IBM Sells PC Business to Lenovo

In a highly anticipated announcement, IBM confirmed late Tuesday it is selling its PC division to China’s Lenovo Group.

The company that popularized the personal computer in 1981 said it has been repositioning itself over the last few years to focus more on its enterprise business products, R&D and the creation of IBM’s intellectual capital division.

The transaction is worth an estimated $1.75 billion in cash and stock and debt. Lenovo’s shareholders and securities regulators in China and the United States must still approve the deal.

“The PC segment of the industry continues to take on characteristics of the home and consumer electronics industry, which favors enormous economies of scale and a focus on individual users and buyers,” IBM CEO Sam Palmisano said in a statement.

The sale comes a week after IT research firm Gartner predicted three of the Top 10 PC vendors wouldn’t be around to celebrate the holidays in 2007 because of reduced profits and growth.

Big Blue is still keeping its hand on the desktop, however, with an 18.9 percent equity stake in Lenovo. The deal also establishes a five-year brand licensing agreement that names Armonk, N.Y.-based IBM as the preferred services and customer financing provider to Lenovo. In turn, Lenovo said it would supply IBM all the desktop and laptop PCs it needs when selling computers to its small and medium business clients.

Lenovo’s new PC business includes IBM’s “Think” brand notebook franchise and allows Lenovo to take a majority stake in the PC manufacturing portion of the International Information Products Company (IIPC) in Shenzhen, China, which is co-owned by IBM and Lenovo’s rival Great Wall. The deal does not include IIPC’s IBM eServer xSeries manufacturing in China. IBM said it has had recent success in portables with growth exceeding 46 percent of client shipments.

Executives with both companies said the transaction creates the third-largest PC manufacturing company behind market leaders Dell and HP . According to IDC figures for 2003, the combined unit market share of Lenovo and IBM’s PC businesses worldwide is approximately 8 percent.

Steve Ward, Jr., currently IBM senior vice president and general manager of IBM’s Personal Systems Group has been named as Lenovo CEO after the transaction finalizes. Yuanqing Yang, currently vice chairman, president and chief executive officer of Lenovo, will serve as the chairman of Lenovo post-transaction.

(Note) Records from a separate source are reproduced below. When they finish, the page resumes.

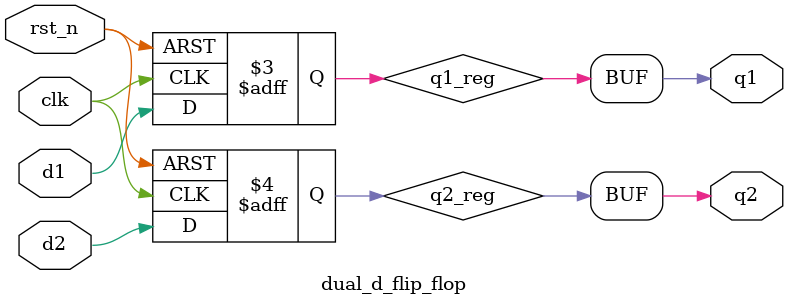
<source format=sv>
module dual_d_flip_flop (
    input wire clk,
    input wire rst_n,
    input wire d1,
    input wire d2,
    output wire q1,
    output wire q2
);
    reg q1_reg, q2_reg;
    
    always @(posedge clk or negedge rst_n) begin
        if (!rst_n) begin
            q1_reg <= 1'b0;
            q2_reg <= 1'b0;
        end else begin
            q1_reg <= d1;
            q2_reg <= d2;
        end
    end
    
    assign q1 = q1_reg;
    assign q2 = q2_reg;
endmodule
</source>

“This is a winning transaction for customers of both companies,” Ward said in a statement. “Our two companies are a perfect fit sharing a common cultural commitment to innovation, customer service and shareholder value. Looking forward, Lenovo will pursue an aggressive yet prudent growth strategy and will boast an industry leading international management team comprising IBM’s and Lenovo’s existing senior executives and technology managers. I have great confidence in the future of this new business.”

IBM’s business in China initially dates back to 1934 when the company installed a business machine for the Peking Union Hospital. In 1979, after an absence of 30 years, IBM resumed its business in China. A medium range computer was installed at the Shenyang Blowers Works, the first IBM machine installed in the country since the founding of the People’s Republic of China. IBM’s business in China has expanded steadily since then.

Lenovo was founded in 1984, three years after IBM introduced the personal computer. Its fateful decision to license an operating system with Microsoft is legendary, a decision that led to the commoditization of the PC and Microsoft’s monopoly with its Windows operating system. Lenovo was the first company to introduce the home computer concept in the People’s Republic of China.

Lenovo said it will relocate its PC business from Beijing to New York with major hubs in Beijing and Raleigh, North Carolina, and sales offices throughout the world. The company said it will add about 10,000 current IBM employees — more than 40 percent of who already are in China and less than 25 percent of whom are in the United
States. After the transaction, Lenovo will have 19,000 employees on the payroll.

Lenovo could even get an edge on top PC vendor Dell, competing with its quick-ship model, according to Sageza Group analyst Jim Balderston. “Almost all Dell’s components are being made in Asia,” he pointed out, “so an Asian company coming in to pick up IBM’s PC business could have significant advantages in parts and assembly.” That would be especially true for sales in Asia, where Lenovo would also save on shipping costs.